专业对口了

    虽是秋日,隔水望去庭院深处依旧翠竹修篁,雨后的竹林更加葳胜,蜿蜒的青石路四通八达,曲折回旋通向幽处。

    宿止似是不屑,步态悠闲,慵懒地走在前方,眼前没有丝毫痕迹表明黑衣人逃到这里,别说帮她找黑衣人了,恐怕这地方就他们两人走过。

    舒禾望着对方的背影,不由咂咂嘴,恶狠狠地剜了他背影一眼。

    突然前方出现一道道黑影,在翠竹衬托下,黑如墨的雾影将黑衣人吊起,在他颈间缠动,不断绞紧。随即数条黑影不断交织缠绕,将黑衣人裹成茧状,只留一丝空隙可以窥见。

    两人的出现惊扰到了黑影,正想仔细看看,眼前一花,黑影唰得一下消失,仿佛从未出现过,仅是舒禾的错觉。

    这可是身为“嫌疑人”的宿止,口口声声说帮她找到的黑衣人。

    舒禾盯着对方,许久未张合的唇僵硬地开合,干涸的喉咙带出一声沙哑,“你看到……”

    宿止像是没听到,蹲下身拂掉黑衣人脸上的污渍,黑衣人脸色发紫,浑身僵硬如铁,身上毫无伤口,窒息死亡,大概是死去多时,“凶手”就是刚才缠在脖颈间消失不见的黑影。

    他的手指触及黑衣人的面容,掐住下颌,仔细查看躺在地上的死尸。庭院寂静,竹枝浅晃,宿止的发带随风飘动,青天白日却如招魂一般森然,随之凝重的声音响起。

    “人而已。你看到?看到什么?”

    一双瞳仁紧紧锁住她的目光,舒禾微微错愕,倘若真的是仙人让黑影杀死黑衣人……这话让她不得不多想,她将原先询问黑影的话咽回肚子里。

    “没有,是死相凄惨,吓到我了。”

    “死掉了,现在你没办法审问了。”

    宿止语气有些漠然,不带情绪般只是简单的陈述事实,如此离谱诡异的场景他却如饮水般淡然,倒是让舒禾生出几分心惊。

    宿止双手交叠擦了擦手掌,眼神却没落到手中,目光一刻不移地静等她的反应。

    这样子明显他也是看得到黑影的,先不提宿止直奔目的地一样找黑衣人,就凭这位“仙人”展现诸多的诡异之处,也逼迫着舒禾暗地里为今后早做打算。
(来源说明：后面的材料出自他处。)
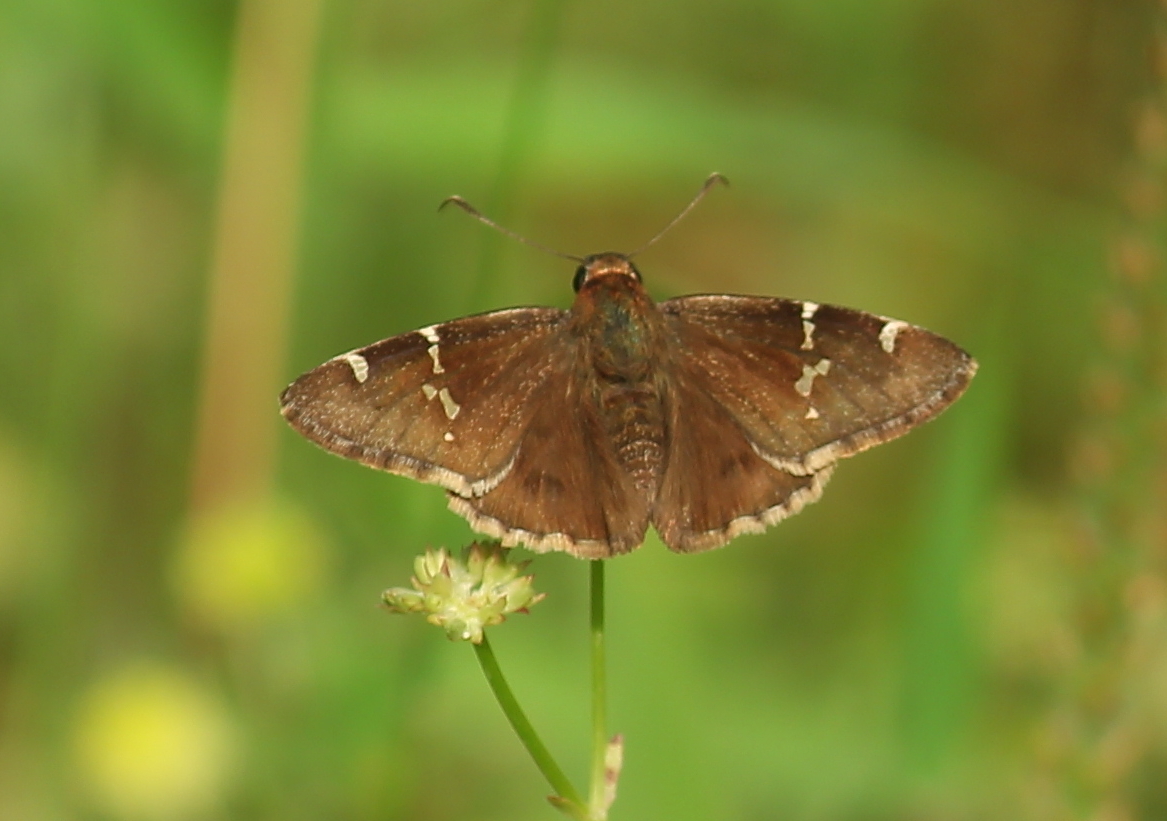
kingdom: Animalia
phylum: Arthropoda
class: Insecta
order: Lepidoptera
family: Hesperiidae
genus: Thorybes
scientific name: Thorybes daunus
    不说仙人能不能当靠山,先说仙人会不会背后捅刀子吧。

    舒禾思绪凝重,面上仍微微一笑,顺手递上袖中准备好的手帕,“仙人,您饿吗?”

    话音刚落,宿止擦拭手掌的动作停住,不知想到什么,闻言眼眸在一瞬间流泻出些许嘲讽,“还好。”

    “那我去准备吃的,仙人稍等一下。”

    舒禾全然不在意他欲言又止的动作,仅是礼貌性地询问一下,到时候饭菜上桌不吃也得吃!她可一定会用毒药好好“招待”仙人的。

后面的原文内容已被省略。